I frequently experience the feeling that I can’t possibly do one more thing, listen to one more problem, or creatively or politely engage in another endeavor when I arrive home at the end of a long stressful day.  If I feel this way, I can’t even imagine how our children must feel who have expended great efforts at school to comply with rules, navigate complex social interactions, and engage their brain in problem solving and learning.  That being said, it is understandable why so many of our children fight, resist and shut down when it comes to doing homework. So, I hope the following Homework “To Do” List will assist you in having less stressful evenings.


DO:

  • Allow your child down time before insisting they do homework.  This is particularly important for the young child.  Encourage them to PLAY and literally de-stress themselves with physical activity.
  • Feed the brain with healthy foods. Many children are starving when they come home.  Provide them with a healthy snack or meal which combines a carbohydrate with a protein or a carbohydrate with a healthy snack such as fruit and nuts, crackers and peanut butter, or a tortilla with cheese.  For more information and resources contact me at dcantrell@satx.rr.com
  • Agree upon a scheduled homework time and stick to it as much as possible. Routines are critical. Have a start and end time for young children.  If the child is not completing their work because they are resisting are dawdling, you may offer them one gentle reminder halfway through the designated homework time and five minutes before the end of the agreed upon completion time.   When time is up calmly say, “Homework time is now over.”  If the child protests and then agrees to do their work you may say something like, “I am sure you will be able to stay on task tomorrow.”
  • Establish an agreed upon place for a child to do their homework with as few distractions as possible.
  • Empathize with your child when they protest against homework.  This is a hard one for parents because you are probably not at your best at the end of the day either. When I say empathize, simply state, “I know you must be tired and you really don’t want to do your homework. It’s a bummer but I know you can pull through it.”  This must be said with compassion and respect. It also needs to be the last thing you say. No rationalizing, explaining, threats, or bribes, just empathy.
  • Support your child when they ask for help.
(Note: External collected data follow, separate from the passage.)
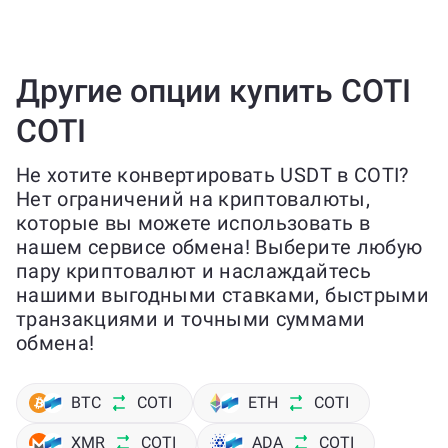
Другие опции купить COTI
COTI
Не хотите конвертировать USDT в COTI?
Нет ограничений на криптовалюты,
которые вы можете использовать в
нашем сервисе обмена! Выберите любую
пару криптовалют и наслаждайтесь
нашими выгодными ставками, быстрыми
транзакциями и точными суммами
обмена!
BTC
COTI
ETH
COTI
XMR
COTI
ADA
COTI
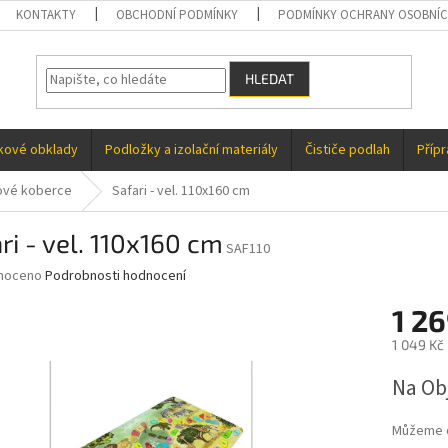
KONTAKTY
OBCHODNÍ PODMÍNKY
PODMÍNKY OCHRANY OSOBNÍC
HLEDAT
kové obklady
Podložky a izolační materiály
Čističe podlah
Příp
ové koberce
Safari - vel. 110x160 cm
ri - vel. 110x160 cm
SAF110
né
noceno
Podrobnosti hodnocení
ní
1 2
u
1 049 Kč
Měrná
Na Ob
cena:
ek.
Můžeme d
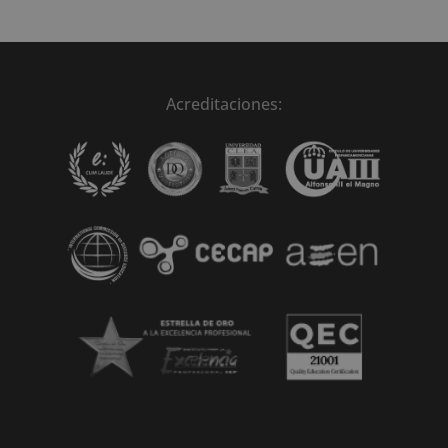
Acreditaciones:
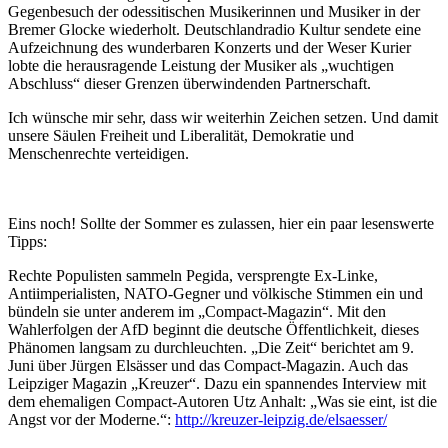
Gegenbesuch der odessitischen Musikerinnen und Musiker in der
Bremer Glocke wiederholt. Deutschlandradio Kultur sendete eine
Aufzeichnung des wunderbaren Konzerts und der Weser Kurier
lobte die herausragende Leistung der Musiker als „wuchtigen
Abschluss“ dieser Grenzen überwindenden Partnerschaft.
Ich wünsche mir sehr, dass wir weiterhin Zeichen setzen. Und damit
unsere Säulen Freiheit und Liberalität, Demokratie und
Menschenrechte verteidigen.
Eins noch! Sollte der Sommer es zulassen, hier ein paar lesenswerte
Tipps:
Rechte Populisten sammeln Pegida, versprengte Ex-Linke,
Antiimperialisten, NATO-Gegner und völkische Stimmen ein und
bündeln sie unter anderem im „Compact-Magazin“. Mit den
Wahlerfolgen der AfD beginnt die deutsche Öffentlichkeit, dieses
Phänomen langsam zu durchleuchten. „Die Zeit“ berichtet am 9.
Juni über Jürgen Elsässer und das Compact-Magazin. Auch das
Leipziger Magazin „Kreuzer“. Dazu ein spannendes Interview mit
dem ehemaligen Compact-Autoren Utz Anhalt: „Was sie eint, ist die
Angst vor der Moderne.“:
http://kreuzer-leipzig.de/elsaesser/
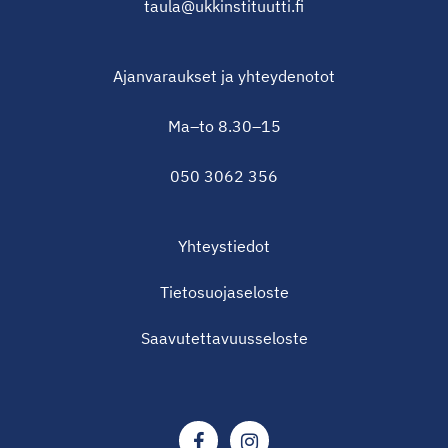
taula@ukkinstituutti.fi
Ajanvaraukset ja yhteydenotot
Ma–to 8.30–15
050 3062 356
Yhteystiedot
Tietosuojaseloste
Saavutettavuusseloste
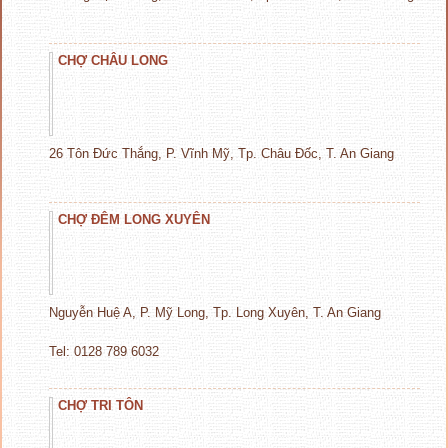
CHỢ CHÂU LONG
26 Tôn Đức Thắng, P. Vĩnh Mỹ, Tp. Châu Đốc, T. An Giang
CHỢ ĐÊM LONG XUYÊN
Nguyễn Huệ A, P. Mỹ Long, Tp. Long Xuyên, T. An Giang
Tel: 0128 789 6032
CHỢ TRI TÔN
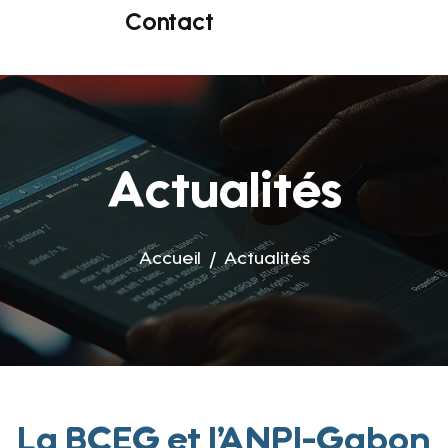
Contact
Actualités
Accueil
Actualités
La BCEG et l’ANPI-Gabon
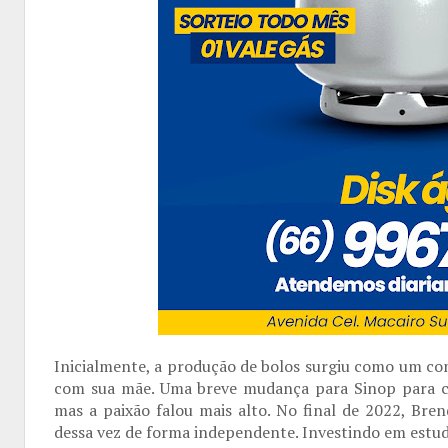
Inicialmente, a produção de bolos surgiu como um co
com sua mãe. Uma breve mudança para Sinop para cu
mas a paixão falou mais alto. No final de 2022, Bre
dessa vez de forma independente. Investindo em estud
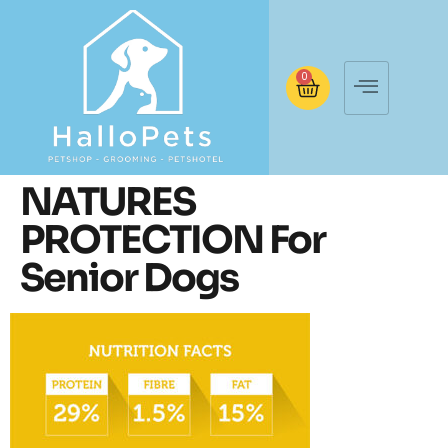
0
NATURES
PROTECTION For
Senior Dogs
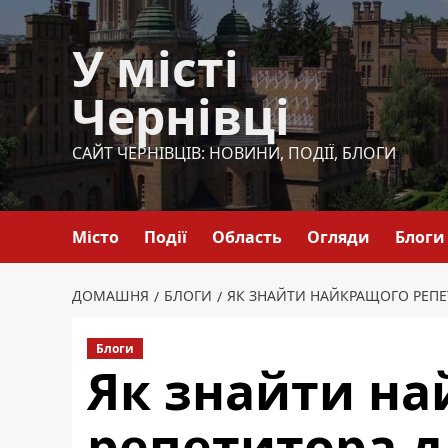
Перейти
до
У місті
вмісту
Чернівці
САЙТ ЧЕРНІВЦІВ: НОВИНИ, ПОДІЇ, БЛОГИ
Місто
Події
Область
Огляди
Блоги
ДОМАШНЯ
БЛОГИ
ЯК ЗНАЙТИ НАЙКРАЩОГО РЕПЕ
Блоги
Як знайти н
репетитора д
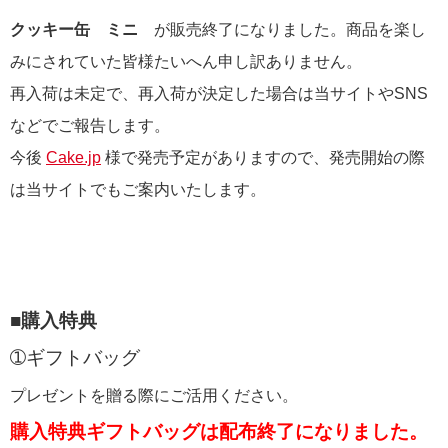
クッキー缶 ミニ
が販売終了になりました。商品を楽し
みにされていた皆様たいへん申し訳ありません。
再入荷は未定で、再入荷が決定した場合は当サイトやSNS
などでご報告します。
今後
Cake.jp
様で発売予定がありますので、発売開始の際
は当サイトでもご案内いたします。
■購入特典
➀ギフトバッグ
プレゼントを贈る際にご活用ください。
購入特典ギフトバッグは配布終了になりました。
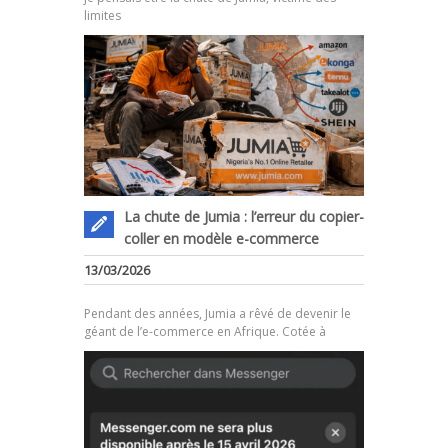
limites
La chute de Jumia : l’erreur du copier-
coller en modèle e-commerce
.
13/03/2026
Pendant des années, Jumia a rêvé de devenir le
géant de l’e-commerce en Afrique. Cotée à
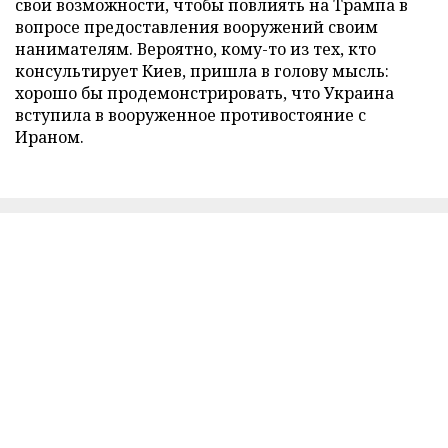
свои возможности, чтобы повлиять на Трампа в
вопросе предоставления вооружений своим
нанимателям. Вероятно, кому-то из тех, кто
консультирует Киев, пришла в голову мысль:
хорошо бы продемонстрировать, что Украина
вступила в вооруженное противостояние с
Ираном.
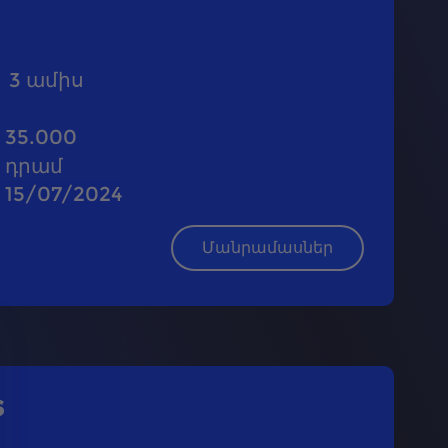
3
ամիս
35.000
դրամ
15/07/2024
Մանրամասներ
s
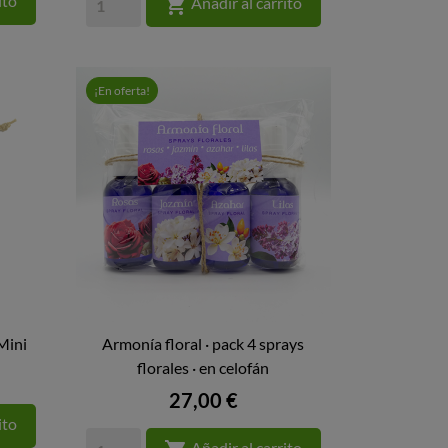
ito

Añadir al carrito
¡En oferta!
Mini
Armonía floral · pack 4 sprays

florales · en celofán
VISTA RÁPIDA
Precio
27,00 €
ito
Añadir al carrito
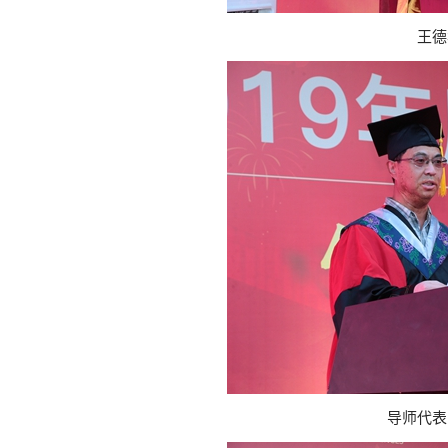
王德
导师代表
Parents are not always the best people to assist their children with homework.  If you find that you are engaging in power struggles with your child or that you are becoming increasingly frustrated, you might consider hiring a tutor.  I realize that for many of you funds don’t permit such a luxury so consider bartering with a neighbor, friend, or older school child to come over 1-3 times a week to provide assistance.  If you choose to use an outside source, remember to stay out of the mix and to embrace this time as yours.
  • Give ownership of homework to your child.  You must allow your child to take ownership of their school work, their successes, and their failures.  I find that when it comes to homework, parents often become drill sergeant or hover so much that they do their homework for their child.  Neither approach is effective or teaches a child time management, internal control, and responsibility.  I know that it will be hard to allow your child to go to school with incompleted work, but in the long run valuable lessons will be learned.
  • Seek outside support.  If you feel that you have truly followed the above guidelines, then it might be time to request and ARD to express concerns.  Your child may be receiving more homework then they can handle.  You may also need to consider medication management or a change in medication that is already in place. Last, but certainly not least, you may find that you need assistance/coaching in how you are responding to your child or in meeting your emotional needs.


I wish everyone a happy and successful school year!